Selected text →
Photos by Robert Glowacki.
Press Release:
Modern
Art, London and Mendes Wood DM, New York are proud to present two
concurrent exhibitions devoted to German-Brazilian painter Eleonore Koch
(1926−2018) curated by Kiki Mazzucchelli. The exhibitions will bring
together a group of works produced from the late 1960s, when the artist
established herself in London, to the 1990s, upon her return to
São Paulo.
Eleonore Koch occupies a unique place
in the history of Brazilian modernism. Born in Berlin in 1926, she
emigrated to Brazil aged ten alongside her Jewish family. Having
completed her academic training at the School of Fine Arts, in São
Paulo, in the mid-1940s, she later pursued her art studies in Paris
(1949−50), where she had lessons at the Académie Julian, the Académie de
la Grande Chaumière and at Árpád Szenes’ (1897−1985) studio. Upon her
return to São Paulo, Koch started to exhibit her paintings whilst
working as a set designer. In 1953, she undertook further studies under
the painter Alfredo Volpi (1896−1988), who taught her to work with
tempera. From then on, this became her medium of choice. In Koch’s
painting the typical rhythmic texture achieved through delicate
brushwork that characterises Volpi’s work acquires a particular vibrancy
due to the fact that she was ambidextrous.

Given information →
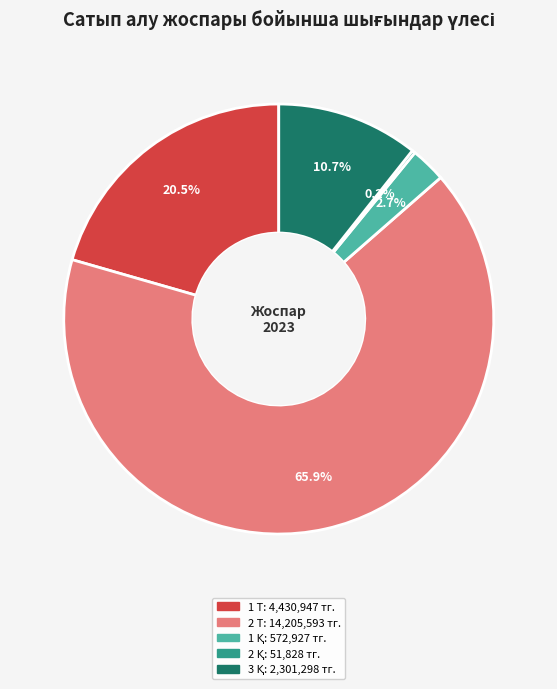

Does any single category account for the majority?

Yes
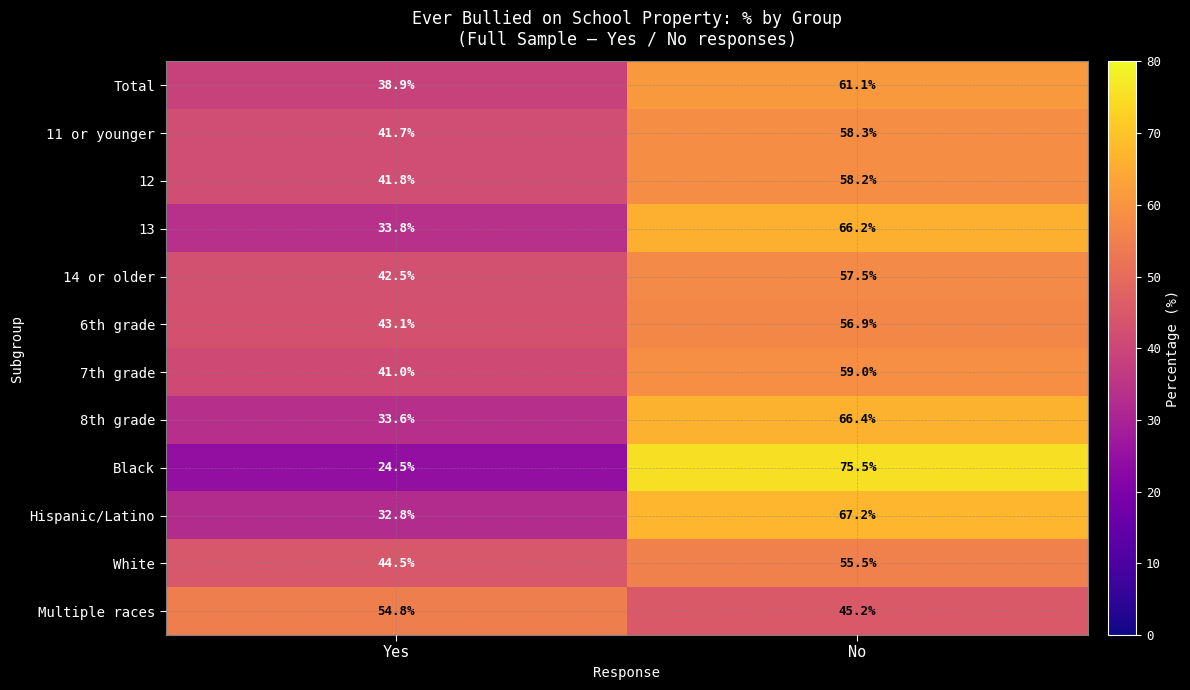

What is the total value across all series at No?

727.0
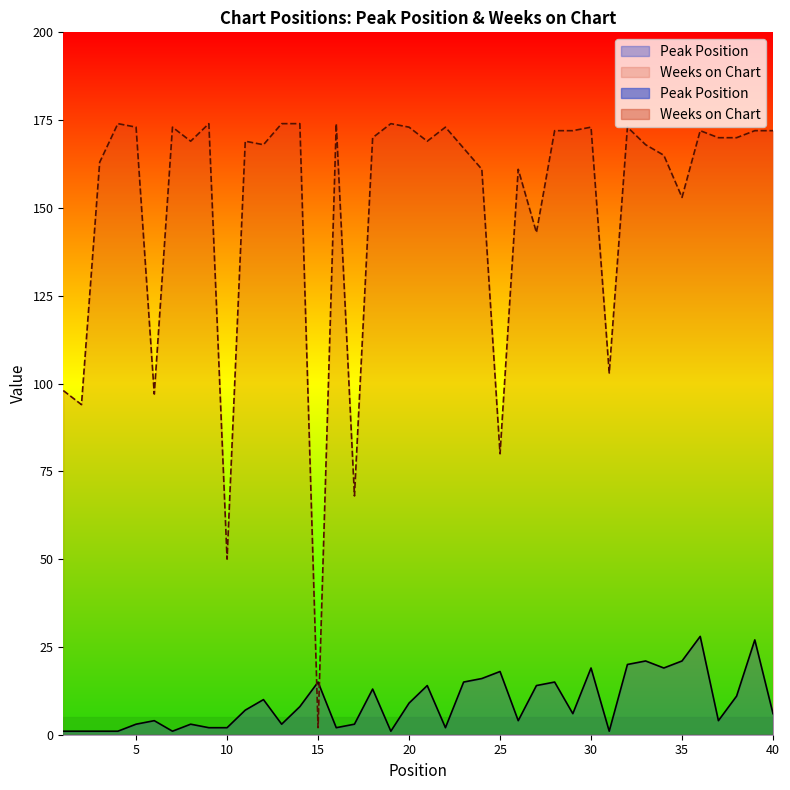

Reading left to right, what are all the values shown in this chart?

Peak Position: 1	1	1	1	3	4	1	3	2	2	7	10	3	8	15	2	3	13	1	9	14	2	15	16	18	4	14	15	6	19	1	20	21	19	21	28	4	11	27	6
Weeks on Chart: 98	94	163	174	173	97	173	169	174	50	169	168	174	174	2	174	68	170	174	173	169	173	167	161	80	161	143	172	172	173	103	173	168	165	153	172	170	170	172	172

Exercise aim →
Print the passage of the Eleonore Koch press release above, starting at "Eleonore Koch occupies" and ending at "she was ambidextrous.".

Result of this task →
Eleonore Koch occupies a unique place
in the history of Brazilian modernism. Born in Berlin in 1926, she
emigrated to Brazil aged ten alongside her Jewish family. Having
completed her academic training at the School of Fine Arts, in São
Paulo, in the mid-1940s, she later pursued her art studies in Paris
(1949−50), where she had lessons at the Académie Julian, the Académie de
la Grande Chaumière and at Árpád Szenes’ (1897−1985) studio. Upon her
return to São Paulo, Koch started to exhibit her paintings whilst
working as a set designer. In 1953, she undertook further studies under
the painter Alfredo Volpi (1896−1988), who taught her to work with
tempera. From then on, this became her medium of choice. In Koch’s
painting the typical rhythmic texture achieved through delicate
brushwork that characterises Volpi’s work acquires a particular vibrancy
due to the fact that she was ambidextrous.